Complicated Grief: What is it? How can one move forward?
All grief is complicated since we all experience it differently. But from a more clinical perspective, the concept of complicated grief is when the grief doesn’t lessen in intensity following six months. Roughly 10% to 15% of mourners have complicated grief—grief that simply lingers, causing intrusive thoughts of the lost loved one, anger, continuous emotional pain, detachment, loneliness and other symptoms. Different from disorders like anxiety, depression and PTSD, complicated grief can be accompanied by other mental health disorders but sometimes requires more specific treatment: Complicated Grief Therapy (CGT) and antidepressants are two approaches. Additionally, sleep disturbances can increase the likelihood of complicated grief so addressing sleep issues head on can also contribute to healing complicated grief.

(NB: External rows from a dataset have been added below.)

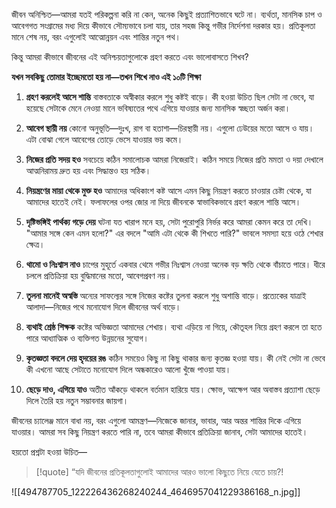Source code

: জীবন অনিশ্চিত—আমরা যতই পরিকল্পনা করি না কেন, অনেক কিছুই প্রত্যাশিতভাবে ঘটে না। ব্যর্থতা, মানসিক চাপ ও আবেগগত সংগ্রামের মধ্য দিয়ে কীভাবে সৌম্যভাবে চলা যায়, তার সহজ কিন্তু গভীর নির্দেশনা দরকার হয়। প্রতিকূলতা মানে শেষ নয়, বরং এগুলোই আত্মোন্নয়ন এবং শান্তির নতুন পথ।

কিন্তু আমরা কীভাবে জীবনের এই অনিশ্চয়তাগুলোকে গ্রহণ করতে এবং ভালোবাসতে শিখব?

**যখন সবকিছু তোমার ইচ্ছেমতো হয় না—তখন শিখে নাও এই ১০টি শিক্ষা**

1. **গ্রহণ করলেই আসে শান্তি**
	বাস্তবতাকে অস্বীকার করলে শুধু কষ্টই বাড়ে। কী হওয়া উচিত ছিল সেটা না ভেবে, যা হয়েছে সেটাকে মেনে নেওয়া মানে ভবিষ্যতের পথে এগিয়ে যাওয়ার জন্য মানসিক স্বচ্ছতা অর্জন করা।

2. **আবেগ স্থায়ী নয়**
	কোনো অনুভূতি—দুঃখ, রাগ বা হতাশা—চিরস্থায়ী নয়। এগুলো ঢেউয়ের মতো আসে ও যায়। এটা বোঝা গেলে আবেগের তোড়ে ভেসে যাওয়ার ভয় কমে।

3. **নিজের প্রতি সদয় হও**
	সবচেয়ে কঠিন সমালোচক আমরা নিজেরাই। কঠিন সময়ে নিজের প্রতি মমতা ও দয়া দেখালে আত্মনিরাময় দ্রুত হয় এবং সিদ্ধান্তও হয় সঠিক।

4. **নিয়ন্ত্রণের মায়া থেকে মুক্ত হও**
	আমাদের অধিকাংশ কষ্ট আসে এমন কিছু নিয়ন্ত্রণ করতে চাওয়ার চেষ্টা থেকে, যা আমাদের হাতেই নেই। ফলাফলের ওপর জোর না দিয়ে জীবনকে স্বাভাবিকভাবে গ্রহণ করলে শান্তি আসে।

5. **দৃষ্টিভঙ্গিই পার্থক্য গড়ে দেয়**
	ঘটনা যত খারাপ মনে হয়, সেটা পুরোপুরি নির্ভর করে আমরা কেমন করে তা দেখি। "আমার সঙ্গে কেন এমন হলো?" এর বদলে "আমি এটা থেকে কী শিখতে পারি?" ভাবলে সমস্যা হয়ে ওঠে শেখার ক্ষেত্র।

6. **থামো ও নিঃশ্বাস নাও**
	চাপের মুহূর্তে একবার থেমে গভীর নিঃশ্বাস নেওয়া অনেক বড় ক্ষতি থেকে বাঁচাতে পারে। ধীরে চললে প্রতিক্রিয়া হয় বুদ্ধিমানের মতো, আবেগপ্রবণ নয়।

7. **তুলনা মানেই অস্বস্তি**
	অন্যের সাফল্যের সঙ্গে নিজের কষ্টের তুলনা করলে শুধু অশান্তি বাড়ে। প্রত্যেকের যাত্রাই আলাদা—নিজের পথে মনোযোগ দিলে জীবনের অর্থ বাড়ে।

8. **ব্যথাই শ্রেষ্ঠ শিক্ষক**
	কষ্টের অভিজ্ঞতা আমাদের শেখায়। ব্যথা এড়িয়ে না গিয়ে, কৌতূহল নিয়ে গ্রহণ করলে তা হতে পারে আধ্যাত্মিক ও ব্যক্তিগত উন্নয়নের সুযোগ।

9. **কৃতজ্ঞতা বদলে দেয় হৃদয়ের রঙ**
	কঠিন সময়েও কিছু না কিছু থাকার জন্য কৃতজ্ঞ হওয়া যায়। কী নেই সেটা না ভেবে কী এখনো আছে সেটাতে মনোযোগ দিলে অন্ধকারেও আলো খুঁজে পাওয়া যায়।

10. **ছেড়ে দাও, এগিয়ে যাও**
	অতীত আঁকড়ে থাকলে বর্তমান হারিয়ে যায়। ক্ষোভ, আক্ষেপ আর অবাস্তব প্রত্যাশা ছেড়ে দিলে তৈরি হয় নতুন সম্ভাবনার জায়গা।


জীবনের চ্যালেঞ্জ মানে বাধা নয়, বরং এগুলো আমন্ত্রণ—নিজেকে জানার, ভাবার, আর অন্তর শান্তির দিকে এগিয়ে যাওয়ার। আমরা সব কিছু নিয়ন্ত্রণ করতে পারি না, তবে আমরা কীভাবে প্রতিক্রিয়া জানাব, সেটা আমাদের হাতেই।

হয়তো প্রশ্নটা হওয়া উচিত—

>[!quote] “যদি জীবনের প্রতিকূলতাগুলোই আমাদের আরও ভালো কিছুতে নিয়ে যেতে চায়?!

![[494787705_122226436268240244_4646957041229386168_n.jpg]]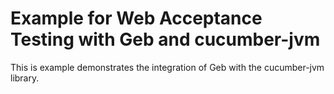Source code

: Example for Web Acceptance Testing with Geb and cucumber-jvm
============================================================

This is example demonstrates the integration of Geb with the cucumber-jvm library.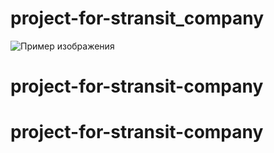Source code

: # project-for-stransit_company

![Пример изображения](images/my_project_image.png)
# project-for-stransit-company
# project-for-stransit-company
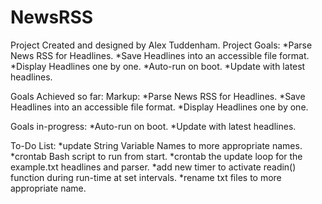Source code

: # NewsRSS
Project Created and designed by Alex Tuddenham.
Project Goals:
*Parse News RSS for Headlines.
*Save Headlines into an accessible file format.
*Display Headlines one by one.
*Auto-run on boot.
*Update with latest headlines.


Goals Achieved so far:
Markup: *Parse News RSS for Headlines.
        *Save Headlines into an accessible file format.
        *Display Headlines one by one.

Goals in-progress:
*Auto-run on boot.
*Update with latest headlines.

To-Do List:
*update String Variable Names to more appropriate names.
*crontab Bash script to run from start.
*crontab the update loop for the example.txt headlines and parser.
*add new timer to activate readin() function during run-time at set intervals.
*rename txt files to more appropriate name.
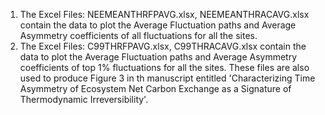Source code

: 1. The Excel Files: NEEMEANTHRFPAVG.xlsx, NEEMEANTHRACAVG.xlsx contain the data to plot the Average Fluctuation paths and Average Asymmetry coefficients of all fluctuations for all the sites.
2. The Excel Files: C99THRFPAVG.xlsx, C99THRACAVG.xlsx contain the data to plot the Average Fluctuation paths and Average Asymmetry coefficients of top 1% fluctuations for all the sites. These files are also used to produce Figure 3 in th manuscript entitled 'Characterizing Time Asymmetry of Ecosystem Net
Carbon Exchange as a Signature of Thermodynamic
Irreversibility'.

Grief is a singular journey, one that looks different for each individual and varies by type of loss. Being aware of the side-effects of grieving and having a sense for how to remedy them can help make the journey less rocky. At the same time, it’s important to really feel your grief to a certain extent—glossing over it or trying to skip the feeling can cause problems in the long run. If you are mourning a loved one, go easy on yourself, try to keep yourself on a daily routine and maintain a sleep schedule, eat healthfully and be patient. And if you find that your grief lingers or feel too intense, consider working with a professional to process it.